After a history rewrite

Tell teammates exactly what changed. The cleanest instruction is often to reclone. If people have local work, they should save it first:

git status
git branch my-work-before-lfs-migration
git fetch origin
git rebase origin/main

For messy local clones, recloning is less risky than trying to surgically repair old history.

Remote storage may not shrink instantly. Hosting providers keep unreachable objects for a while, and some require support or repository maintenance before storage numbers update. Locally, you can prune old objects after you are sure the migration is good:

git reflog expire --expire=now --all
git gc --prune=now --aggressive

Do not run cleanup commands as a substitute for review. They make old local objects harder to recover.

Preventing the same problem again

Add a pre-commit or pre-receive check if large accidental files keep appearing. A local pre-commit hook can warn developers before they commit a large artifact. A server-side rule is stronger because it protects the shared repository even when someone skips local hooks.

A simple local check might reject files over a chosen size unless they are already tracked by LFS. The exact threshold depends on the project. A documentation site and a game project should not use the same limit.

Also fix the source of the files. If CI creates dist/, target/, coverage reports, archives, or screenshots inside the repository, add the right entries to .gitignore:

dist/
target/
coverage/
*.log
*.zip

Do not ignore files blindly. Make sure the ignored paths are generated outputs, not source inputs.
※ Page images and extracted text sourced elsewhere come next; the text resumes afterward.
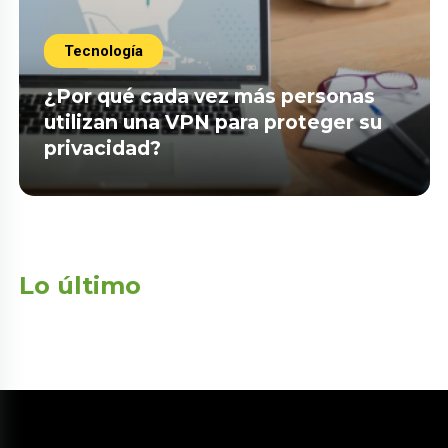
Tecnología
¿Por qué cada vez más personas
utilizan una VPN para proteger su
privacidad?
Lo último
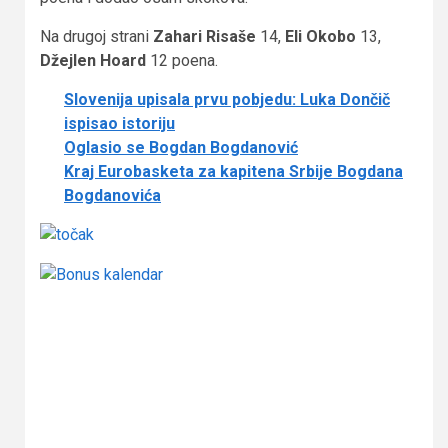
Na drugoj strani
Zahari Risaše
14,
Eli Okobo
13,
Džejlen Hoard
12 poena.
Slovenija upisala prvu pobjedu: Luka Dončič
ispisao istoriju
Oglasio se Bogdan Bogdanović
Kraj Eurobasketa za kapitena Srbije Bogdana
Bogdanovića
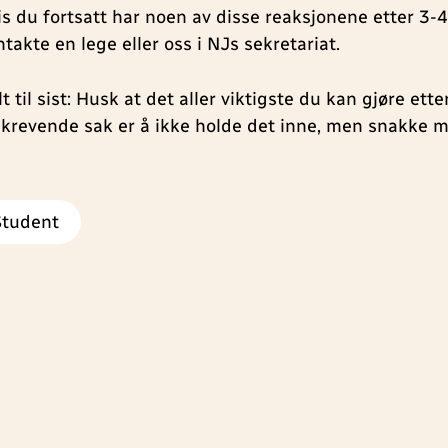
is du fortsatt har noen av disse reaksjonene etter 3-
takte en lege eller oss i NJs sekretariat.
t til sist: Husk at det aller viktigste du kan gjøre ett
 krevende sak er å ikke holde det inne, men snakke
Student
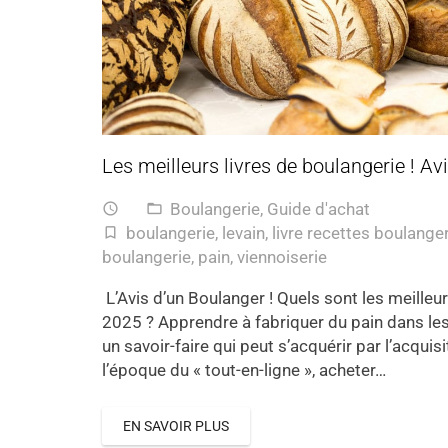
Les meilleurs livres de boulangerie ! Av
Boulangerie
,
Guide d'achat
access_time
folder_open
boulangerie
,
levain
,
livre recettes boulange
turned_in_not
boulangerie
,
pain
,
viennoiserie
L’Avis d’un Boulanger ! Quels sont les meilleu
2025 ? Apprendre à fabriquer du pain dans les 
un savoir-faire qui peut s’acquérir par l’acquis
l’époque du « tout-en-ligne », acheter…
EN SAVOIR PLUS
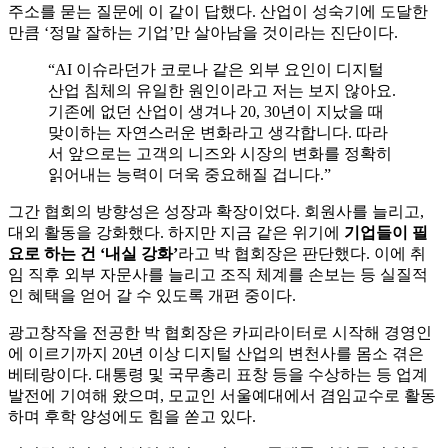
주소를 묻는 질문에 이 같이 답했다. 산업이 성숙기에 도달한
만큼 ‘정말 잘하는 기업’만 살아남을 것이라는 진단이다.
“AI 이슈라던가 코로나 같은 외부 요인이 디지털
산업 침체의 유일한 원인이라고 저는 보지 않아요.
기존에 없던 산업이 생겨나 20, 30년이 지났을 때
맞이하는 자연스러운 변화라고 생각합니다. 따라
서 앞으로는 고객의 니즈와 시장의 변화를 정확히
읽어내는 능력이 더욱 중요해질 겁니다.”
그간 협회의 방향성은 성장과 확장이었다. 회원사를 늘리고,
대외 활동을 강화했다. 하지만 지금 같은 위기에
기업들이 필
요로 하는 건 ‘내실 강화’
라고 박 협회장은 판단했다. 이에 취
임 직후 외부 자문사를 늘리고 조직 체계를 손보는 등 실질적
인 혜택을 얻어 갈 수 있도록 개편 중이다.
광고창작을 전공한 박 협회장은 카피라이터로 시작해 경영인
에 이르기까지 20년 이상 디지털 산업의 변천사를 몸소 겪은
베테랑이다. 대통령 및 국무총리 표창 등을 수상하는 등 업계
발전에 기여해 왔으며, 모교인 서울예대에서 겸임교수로 활동
하며 후학 양성에도 힘을 쏟고 있다.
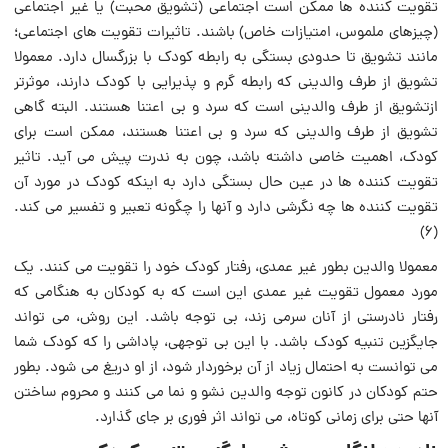
تقویت کننده ‏ها ممکن است اجتماعى (تشویق محبت) یا غیر اجتماعى
(چیزهاى ملموس، امتیازات خاص) باشند. تاثیرات ‏تقویت های اجتماعی؛
مانند تشویق تا حدودى بستگى به رابطه کودک با بزرگسال دارد. معمولا
تشویق از طرف والدینی که رابطه گرم و پذیرایى با کودک دارند، موثرتر
ازتشویق از طرف والدینی است که سرد و بی اعتنا هستند. البته گاهی
تشویق از طرف ‏والدینی که سرد و بی اعتنا هستند، ممکن است ‏برای
کودک، اهمیت‏ خاصى داشته باشد، چون به ندرت پیش مى آید. تاثیر
تقویت‏ کننده ‏ها در عین حال بستگى دارد به اینکه‏ کودک در مورد آن
تقویت کننده‏ ها چه نگرشى دارد و آنها را چگونه تعبیر و تفسیر می کند.
(۶)
معمولا والدین بطور غیر عمدى، رفتار کودک خود را تقویت می کنند. یک
مورد معمول‏ تقویت غیر عمدی این است که به کودکان به هنگامی که
رفتار نادرستی از آنان‏ سرمى زند، بی توجه باشد. این روش، می تواند
جایگزین تنبیه کودک باشد. با این بی توجهى، پاداشی را که کودک شما
می توانست‏ به ‏احتمال زیاد از آن برخوردار شود، از او دریغ مى شود. بطور
حتم کودکان در کانون‏ توجه والدین نشو و نما می کنند و محروم ساختن
آنها حتى براى زمانی کوتاه، می تواند اثر فورى بر جای گذارد.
When LFS is not the answer

Git LFS is not a universal artifact store. Build outputs usually belong in a package registry, object storage, release asset, or CI artifact store. Database dumps belong in backup storage. Large datasets may need a data versioning tool or a separate storage workflow.

The goal is not to hide every big file from Git. The goal is to keep the repository fast enough that people can clone, branch, fetch, and review without fighting the tool.

A good cleanup leaves three things behind: clear .gitattributes rules for files that belong in LFS, .gitignore rules for files that should never be committed, and a short team note explaining how existing clones should resync. That is what keeps the fix from becoming a one-time cleanup that you repeat next quarter.